Quoted passage -

Giggles and Grace from the Canton Symphony Orchestra
By Tom Wachunas
Imagine watching a
very fine orchestra as it begins to perform the stirring final movement of a
symphony. After only a few bars, the violinists abruptly stop playing and start
to tune their instruments. Oh, the indignity! Nervous giggles ripple through
the audience as the conductor, clearly mortified by such a cacophonous
interruption, glares incredulously at his rude ensemble before continuing.
Such a scenario was
actually one of several intentional breaches of symphonic protocol that
transpired during the first work on the March 2 program from the Canton
Symphony Orchestra at Umstattd Hall. Franz Joseph Hayden’s Symphony No. 60, Il Distrato (The Distracted, or The
Addle-Minded), was an expansion of the incidental music that he originally
composed in 1774 for a comedy by Jean François Regnard about a man named
Leandre, who was so absent-minded that he nearly forgot to attend his own
wedding.

Available data -
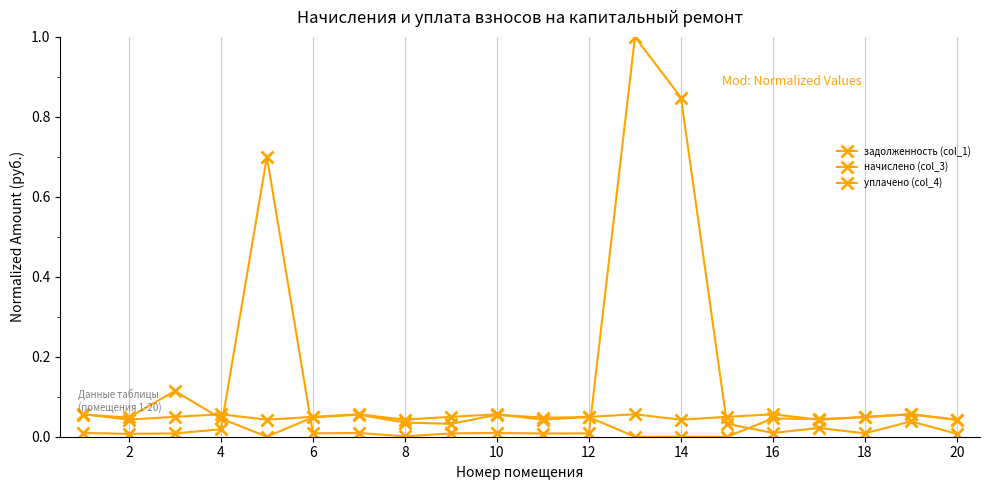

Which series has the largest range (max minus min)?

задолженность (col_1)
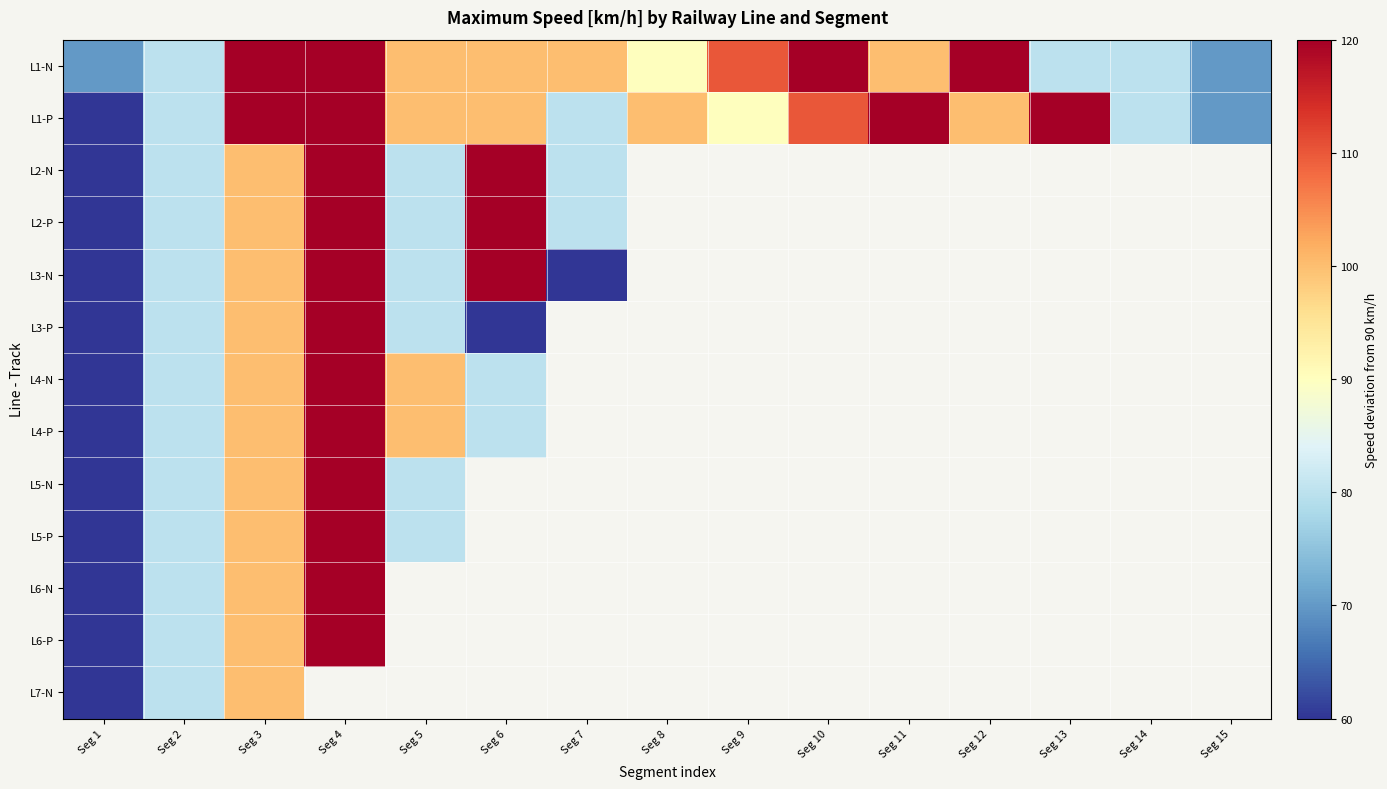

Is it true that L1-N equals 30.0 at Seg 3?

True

Using the information -
1 > According to the concert review, in what year was the incidental music behind Symphony No. 60 originally composed?
2 > Return the passage of the concert review between "Giggles and Grace" and "ensemble before continuing.", inclusive, copying it word for word.

Task solutions -
1 > 1774

2 >
Giggles and Grace from the Canton Symphony Orchestra
By Tom Wachunas
Imagine watching a
very fine orchestra as it begins to perform the stirring final movement of a
symphony. After only a few bars, the violinists abruptly stop playing and start
to tune their instruments. Oh, the indignity! Nervous giggles ripple through
the audience as the conductor, clearly mortified by such a cacophonous
interruption, glares incredulously at his rude ensemble before continuing.